*Exercise requirements*: Reproduce the part of the text on dogmatism that opens with the words containing "Interpersonal experience of" and closes with "in their structures.", swapping "dialectical" for "collaborative".
··· Source extract ···
Interpersonal experience of talking to a dogmatists

When we think of arguing with a dogmatic person what is the experience like for us?  For one thing, the person we’re talking with is overly certain that they are right. Going back and forth with them is not perceived as a dialectical process whereby new knowledge is created. Rather, it is like a king of the hill battle with each trying to take down the other. Closely related to this overconfidence in argument is a dualistic way of posing the problems. You are either right or wrong. There is nothing in between. There is no middle ground, no messiness. Dogmatic thinkers are rigid in their structures.

This article will follow Judy J. Johnson’s book What’s So Wrong with Being Absolutely Right: The Dangerous Nature of Dogmatic Belief. Judy Johnson identifies fourteen characteristics of dogmatic thinking. Five include mental predispositions, four have to do with emotional disorders and the rest having to do with behavior. In Part II of this article, we will identify the causes of dogmatism, covering the fields of sociology, psychology, bio-evolutionary Darwinism and physiology.

Dogmatism and a Family of Resemblances

Working towards a brief definition, dogmatism is a characteristic that combines cognitive, emotional and behavioral characteristics that result in prejudicial closed-minded belief systems that are pronounced with rigid certainty. It is driven by a) emotional anxiety, b) cognitive narrowness, and c) energized behavior. However, It is true that in stressful situations most of us will have some of these features but not as a way of life.  In the average person fatigue, boredom, depression and illness might also produce dogmatism, but only temporarily. A dogmatist will claim to know things with certainty without evidence. A radical skeptic says we can know nothing unless it is certain. Neither dogmatists nor skeptics conduct open-minded inquiry. An open-minded person will say that while nothing is certain, some facts are closer to certainty than others.

Dogmatists are not the same as fanatics

According to Bob Altemeyer in his book Authoritarian Specter, dogmatists, fanatics and zealots are soulmates with some distinctions. He says that fanatics and zealots show excessive frenzied enthusiasm for beliefs that have an absurd or bizarre quality. While some dogmatists are likely to share some of these beliefs, most do not have the emotional extreme dimension of a fanatic or zealot. In general, fanatics occupy what has been called the lunatic fringe, while dogmatists appears relatively more moderate in their beliefs and they imply less dramatic action. Political or religious zealous dogmatists can move society in extraordinary directions. People championing religious beliefs had the highest zealot and highest DOG scores in Altemeyer’s research.
··· Extracted information ···
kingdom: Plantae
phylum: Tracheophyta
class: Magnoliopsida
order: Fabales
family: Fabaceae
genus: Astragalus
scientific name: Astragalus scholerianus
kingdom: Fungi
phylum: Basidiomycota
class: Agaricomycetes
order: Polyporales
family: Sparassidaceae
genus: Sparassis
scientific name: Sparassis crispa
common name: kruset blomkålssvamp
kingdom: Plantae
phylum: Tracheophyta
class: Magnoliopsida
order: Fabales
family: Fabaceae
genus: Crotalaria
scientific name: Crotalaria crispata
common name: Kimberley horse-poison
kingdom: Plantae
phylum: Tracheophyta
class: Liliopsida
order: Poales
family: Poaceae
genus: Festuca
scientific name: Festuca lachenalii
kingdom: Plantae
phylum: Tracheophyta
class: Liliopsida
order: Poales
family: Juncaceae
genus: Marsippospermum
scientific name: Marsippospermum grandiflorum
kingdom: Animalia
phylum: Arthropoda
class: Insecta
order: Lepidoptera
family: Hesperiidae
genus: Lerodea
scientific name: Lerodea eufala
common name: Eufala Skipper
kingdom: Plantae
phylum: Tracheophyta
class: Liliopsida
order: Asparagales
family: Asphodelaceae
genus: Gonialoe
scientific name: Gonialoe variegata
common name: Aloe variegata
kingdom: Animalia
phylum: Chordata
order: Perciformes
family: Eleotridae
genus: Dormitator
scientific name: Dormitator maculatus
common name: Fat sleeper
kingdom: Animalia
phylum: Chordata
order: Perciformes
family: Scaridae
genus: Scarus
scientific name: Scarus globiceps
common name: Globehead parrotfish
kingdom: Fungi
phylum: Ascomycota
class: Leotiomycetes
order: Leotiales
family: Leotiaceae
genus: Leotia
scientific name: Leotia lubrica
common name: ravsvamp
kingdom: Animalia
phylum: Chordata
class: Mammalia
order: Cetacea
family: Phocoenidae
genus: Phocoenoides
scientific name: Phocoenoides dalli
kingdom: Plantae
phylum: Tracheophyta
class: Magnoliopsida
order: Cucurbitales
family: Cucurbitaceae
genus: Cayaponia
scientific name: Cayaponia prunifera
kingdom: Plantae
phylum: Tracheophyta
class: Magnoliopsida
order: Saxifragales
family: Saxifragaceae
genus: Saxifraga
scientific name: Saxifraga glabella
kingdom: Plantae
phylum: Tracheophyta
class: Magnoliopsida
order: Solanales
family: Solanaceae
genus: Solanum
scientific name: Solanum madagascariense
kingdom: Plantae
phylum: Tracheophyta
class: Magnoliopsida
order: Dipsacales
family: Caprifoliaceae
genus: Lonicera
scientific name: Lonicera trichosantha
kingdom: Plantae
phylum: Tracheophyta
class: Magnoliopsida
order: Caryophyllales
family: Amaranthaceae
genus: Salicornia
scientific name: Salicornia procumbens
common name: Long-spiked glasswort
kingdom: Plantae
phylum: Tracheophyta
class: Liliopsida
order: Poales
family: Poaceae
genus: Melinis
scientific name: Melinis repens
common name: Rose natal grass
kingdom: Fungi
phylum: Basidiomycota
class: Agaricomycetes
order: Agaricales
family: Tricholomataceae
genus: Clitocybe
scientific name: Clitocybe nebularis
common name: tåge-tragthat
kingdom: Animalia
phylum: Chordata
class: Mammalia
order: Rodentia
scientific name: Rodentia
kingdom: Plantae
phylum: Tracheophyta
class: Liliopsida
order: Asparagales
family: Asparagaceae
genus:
···
*Solved exercise*:
Interpersonal experience of talking to a dogmatists

When we think of arguing with a dogmatic person what is the experience like for us?  For one thing, the person we’re talking with is overly certain that they are right. Going back and forth with them is not perceived as a collaborative process whereby new knowledge is created. Rather, it is like a king of the hill battle with each trying to take down the other. Closely related to this overconfidence in argument is a dualistic way of posing the problems. You are either right or wrong. There is nothing in between. There is no middle ground, no messiness. Dogmatic thinkers are rigid in their structures.